Your goal:
Go through the material and copy every line in which "Graffiti" appears.

· · · · · · ·

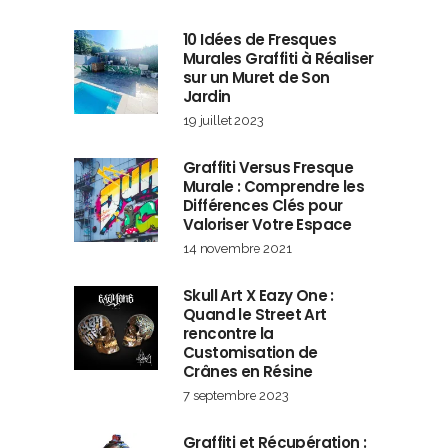
10 Idées de Fresques
Murales Graffiti à Réaliser
sur un Muret de Son
Jardin
19 juillet 2023
Graffiti Versus Fresque
Murale : Comprendre les
Différences Clés pour
Valoriser Votre Espace
14 novembre 2021
Skull Art X Eazy One :
Quand le Street Art
rencontre la
Customisation de
Crânes en Résine
7 septembre 2023
Graffiti et Récupération :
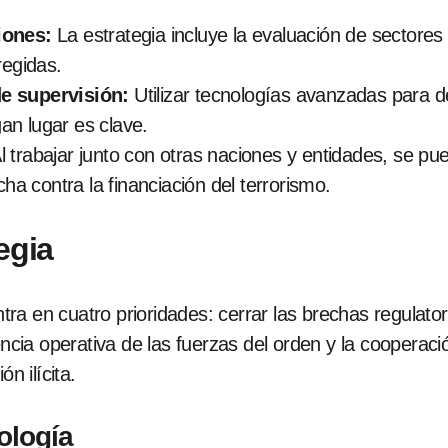
iones:
La estrategia incluye la evaluación de sectores
regidas.
e supervisión:
Utilizar tecnologías avanzadas para de
n lugar es clave.
l trabajar junto con otras naciones y entidades, se p
cha contra la financiación del terrorismo.
egia
tra en cuatro prioridades: cerrar las brechas regula
ncia operativa de las fuerzas del orden y la cooperación 
n ilícita.
ología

· · · · · · ·

Exercise solution:
Murales Graffiti à Réaliser
Graffiti Versus Fresque
Graffiti et Récupération :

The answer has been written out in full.